(Task 1) According to the Samantha Khury passage, on which networks has her documentary aired?
(Task 2) Reproduce the Samantha Khury passage word for word, beginning at the words "She’s also appeared" and stopping after "and in Europe.".

(Source extract)
——
Her one-hour documentary, “I Talk to Animals: A Portrait of Samantha Khury,” has aired on PBS and BBC, and can be viewed YouTube.
She’s also appeared on television shows hosted by Diane Sawyer, Regis Philbin, and Phil Donahue and she’s lectured throughout the country and in Europe.
People reach out to her because of their concern for an animal in their care, often a cat or dog, but also birds and horses and other creatures big and small.

He liked it by the window
Most commonly, a pet exhibits what we call “bad” behavior, such as soiling the carpet or chewing the pillows. To change that pet’s behavior, Khury says, it is imperative to make clear to the animal what we want it to do. People are usually focused only on the negative. “We don’t give them an alternative behavior that works for both the person and the animal.”
——
(Extracted page text data)
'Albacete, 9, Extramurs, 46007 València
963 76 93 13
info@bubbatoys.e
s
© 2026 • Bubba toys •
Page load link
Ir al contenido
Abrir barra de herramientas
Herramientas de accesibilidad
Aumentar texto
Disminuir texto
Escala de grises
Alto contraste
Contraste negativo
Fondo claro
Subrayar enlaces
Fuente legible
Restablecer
——
(Written solution 1) PBS and BBC.

(Written solution 2)
She’s also appeared on television shows hosted by Diane Sawyer, Regis Philbin, and Phil Donahue and she’s lectured throughout the country and in Europe.